Community based health service use was high following the transition from hospital into the community

The National Strategic Action Plan for Heart Disease and Stroke (Department of Health, Disability and Ageing 2020) outlines the need to improve the transition of care from hospital to the community, and post discharge support services, for people living with heart disease. This report provides evidence of timely hospital-to-community transitions and high rates of community care use in the study population. However, there are geographical disparities.
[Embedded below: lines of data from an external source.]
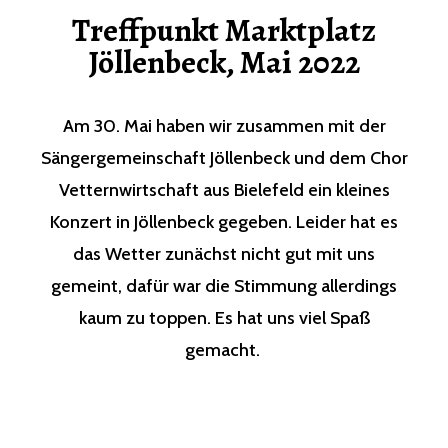
Treffpunkt Marktplatz
Jöllenbeck, Mai 2022
Am 30. Mai haben wir zusammen mit der
Sängergemeinschaft Jöllenbeck und dem Chor
Vetternwirtschaft aus Bielefeld ein kleines
Konzert in Jöllenbeck gegeben. Leider hat es
das Wetter zunächst nicht gut mit uns
gemeint, dafür war die Stimmung allerdings
kaum zu toppen. Es hat uns viel Spaß
gemacht.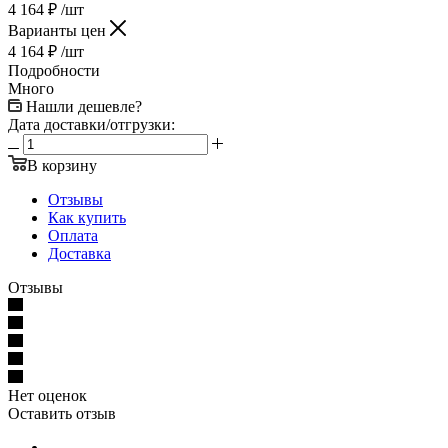
4 164
₽
/шт
Варианты цен
4 164
₽
/шт
Подробности
Много
Нашли дешевле?
Дата доставки/отгрузки:
В корзину
Отзывы
Как купить
Оплата
Доставка
Отзывы
Нет оценок
Оставить отзыв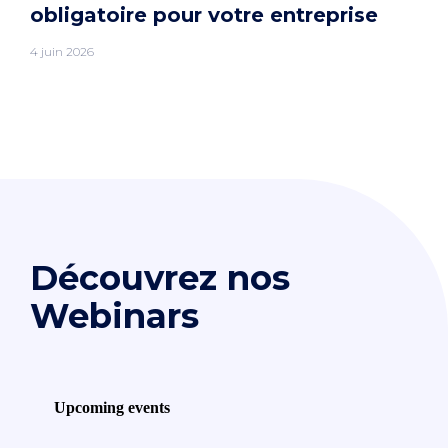
obligatoire pour votre entreprise
4 juin 2026
Découvrez nos
Webinars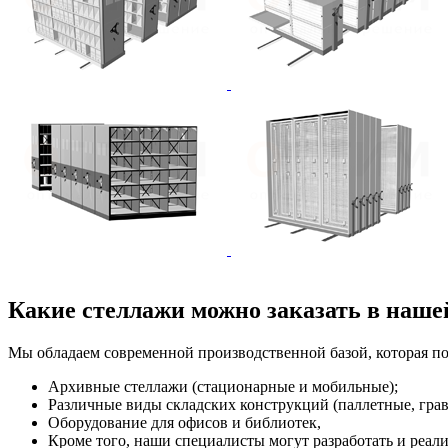
Какие стеллажи можно заказать в наш
Мы обладаем современной производственной базой, которая по
Архивные стеллажи (стационарные и мобильные);
Различные виды складских конструкций (паллетные, грав
Оборудование для офисов и библиотек,
Кроме того, наши специалисты могут разработать и реал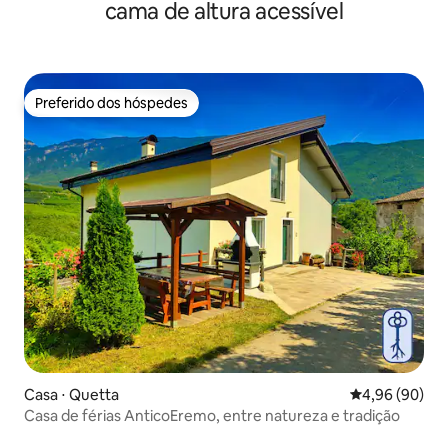
cama de altura acessível
Preferido dos hóspedes
Preferido dos hóspedes
Casa ⋅ Quetta
4,96 de uma av
4,96 (90)
Casa de férias AnticoEremo, entre natureza e tradição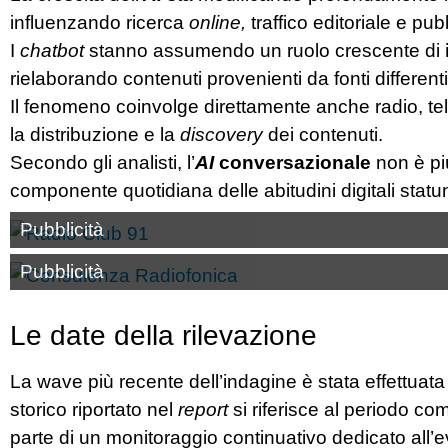
influenzando ricerca
online,
traffico editoriale e pubb
I
chatbot
stanno assumendo un ruolo crescente di
rielaborando contenuti provenienti da fonti differenti
Il fenomeno coinvolge direttamente anche radio, tel
la distribuzione e la
discovery
dei contenuti.
Secondo gli analisti, l’
AI
conversazionale
non è pi
componente quotidiana delle abitudini digitali statun
Pubblicità
Pubblicità
Le date della rilevazione
La wave più recente dell’indagine è stata effettuata 
storico riportato nel
report
si riferisce al periodo com
parte di un monitoraggio continuativo dedicato all’evo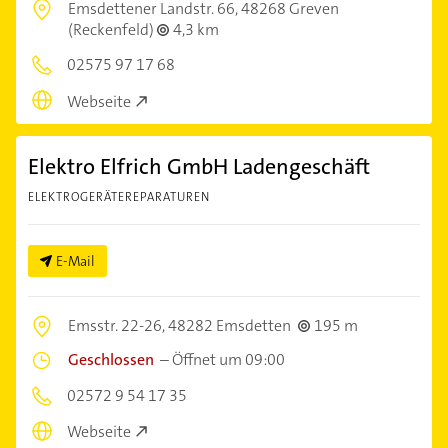
Emsdettener Landstr. 66,
48268 Greven
(Reckenfeld)
4,3 km
02575 97 17 68
Webseite
Elektro Elfrich GmbH Ladengeschäft
ELEKTROGERÄTEREPARATUREN
E-Mail
Emsstr. 22-26,
48282 Emsdetten
195 m
Geschlossen
–
Öffnet um 09:00
02572 9 54 17 35
Webseite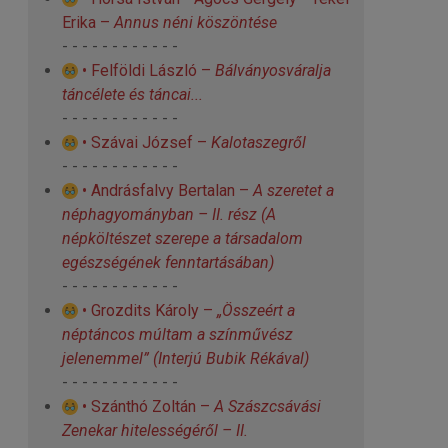
Erika –
Annus néni köszöntése
- - - - - - - - - - - -
• Felföldi László –
Bálványosváralja
táncélete és táncai...
- - - - - - - - - - - -
• Szávai József –
Kalotaszegről
- - - - - - - - - - - -
• Andrásfalvy Bertalan –
A szeretet a
néphagyományban – II. rész
(A
népköltészet szerepe a társadalom
egészségének fenntartásában)
- - - - - - - - - - - -
• Grozdits Károly –
„Összeért a
néptáncos múltam a színművész
jelenemmel”
(Interjú Bubik Rékával)
- - - - - - - - - - - -
• Szánthó Zoltán –
A Szászcsávási
Zenekar hitelességéről – II.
  • After leaving hospital, 61% visited a GP within 1 week, and 87% within 1 month.
  • In the year after the index hospitalisation, 65% used enhanced primary care services that allow GPs to plan and coordinate the health care of patients with chronic conditions.
  • Among people who visited a GP 4 or more times, 58% had high continuity of care (that is, at least 75% of visits were with the same GP).
  • Almost 2 in 3 (64%) were readmitted to hospital within 1 year and 23% were readmitted within 30 days of their index hospitalisation.
  • Geographical disparities

    People in the cohort living in Remote and very remote areas experienced lower levels of community health care than those living in Major cities, across a range of measures

  • 80% of people living in Remote and very remote areas visited a GP within 30 days of hospitalisation compared to 88% of people living in Major cities

  • 3 in 5 living in Remote and very remote areas

    3 in 4 living in Major cities

    saw a GP more than once a month (on average) in the year after hospitalisation 

  • 1 in 4 living in Remote and very remote areas

    3 in 5 living in Major cities

    who had 4 or more GP visits in the year after hospitalisation had high continuity of care (at least 75% of visits with the same GP)

  • 38 50 Remote and very remote Major cities

    38% of people living in Remote and very remote areas visited a cardiologist within a year of hospitalisation compared to 50% of people living in Major cities

Data gaps and priorities

  • The lack of detailed primary health care information remains a significant gap in our understanding of community care. The AIHW is working to establish a National Primary Health Care Data Collection, which would improve our understanding of how heart failure is treated and managed, including for people with less severe heart failure who are managed in the community.
  • This analysis did not capture services that are not in the Medicare Benefits Schedule. This includes cardiac rehabilitation and outpatient care provided by hospitals, which are important aspects of care as people transition from the hospital to the community.
  • The classification used in the Australian hospitals data (ICD-10AM) does not differentiate between heart failure subtypes. The subtypes affect treatment decisions, including medication use. The analysis could not assess if medication use of the cohort aligned with the Australian Clinical Guidelines recommendations. Future classifications, such as ICD-11, may allow for this type of analysis.

What does this study add to existing knowledge?

  • Understanding the complex health needs of people living with heart failure is key to supporting integrated management that considers patient-centred goals and coordinated multidisciplinary care.
  • Transition to community care and GP continuity present opportunities for improvement. The study population were high frequency users of community-based health services. However, 2 in 5 did not visit a GP within 1 week of being discharged from hospital, and 4 in 10 (42%) people with 4 or more GP visits had low continuity of GP care.
  • Geographical variations in health care were identified. This mirrors patterns for the broader Australian population (AIHW 2024). More research is needed to determine if this represents unmet need, the intersection with population characteristics including Aboriginal and Torres Strait Islander (First Nations) populations, and whether additional support is required to reduce disparity.
  • These findings can help improve health care planning and coordination for Australians living with heart failure.